In catching up on my news and weblog reading, I’m glad I was out of the country for the Kelo decision. First Raich further eviscerates the Commerce Clause, now this makes the “public use” requirement for eminent domain utterly meaningless. From what I’ve read so far, Jim Henley puts it best:
Like where you live? Like where you work? Don’t get too attached. You are there on sufferance. I would say, “That’s true whether you rent or own,” but as of today there’s officially no “ownership” to speak of. Any level of government may take any private party’s . . . um, we had a word “property” that we used, but it no longer applies, anyway, whatever you may want to call it, and give it to any other private party for, essentially, any reason whatsoever. The Court says it has to be a “public purpose,” but the ruling implicitly defines “public purpose” in entirely circular fashion: a public purpose is whatever reason a government does things. In combination with Raich we have now, definitively, moved from “sweet land of liberty” to “sweet land of sufferance.”
Finally, there is one cheery note amid the depressing news. Freestater Logan Darrow Clements is applying to use eminent domain to seize a home owned by Justice Souter and build the Lost Liberty Hotel in its place:
The proposed development, called “The Lost Liberty Hotel” will feature the “Just Desserts Café” and include a museum, open to the public, featuring a permanent exhibit on the loss of freedom in America. Instead of a Gideon’s Bible each guest will receive a free copy of Ayn Rand’s novel “Atlas Shrugged.”

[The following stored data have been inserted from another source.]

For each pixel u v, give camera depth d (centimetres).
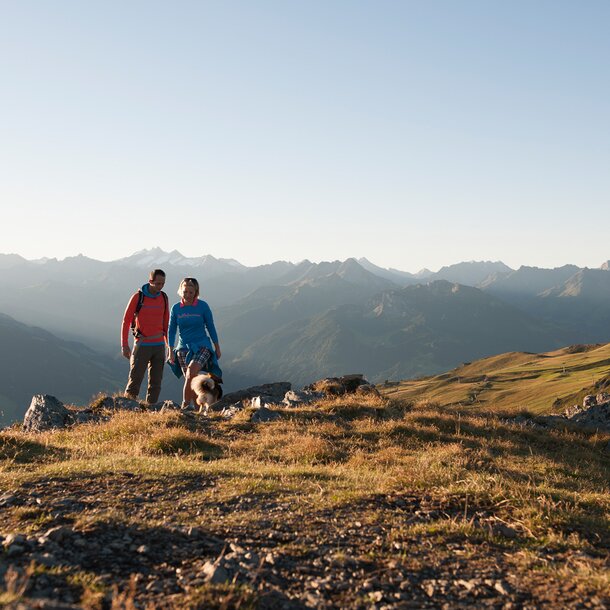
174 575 436
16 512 577
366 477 893
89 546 480
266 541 532
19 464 898
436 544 555
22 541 469
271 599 402
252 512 625
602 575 479
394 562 488
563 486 1082
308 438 1284
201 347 1351
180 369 1380
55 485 705
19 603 314
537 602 429
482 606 420
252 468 921
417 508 691
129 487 714
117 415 1427
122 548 482
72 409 1555
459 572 486
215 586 401
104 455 1016
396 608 409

Clements indicated that the hotel must be built on this particular piece of land because it is a unique site being the home of someone largely responsible for destroying property rights for all Americans.
“This is not a prank” said Clements, “The Towne of Weare has five people on the Board of Selectmen. If three of them vote to use the power of eminent domain to take this land from Mr. Souter we can begin our hotel development.”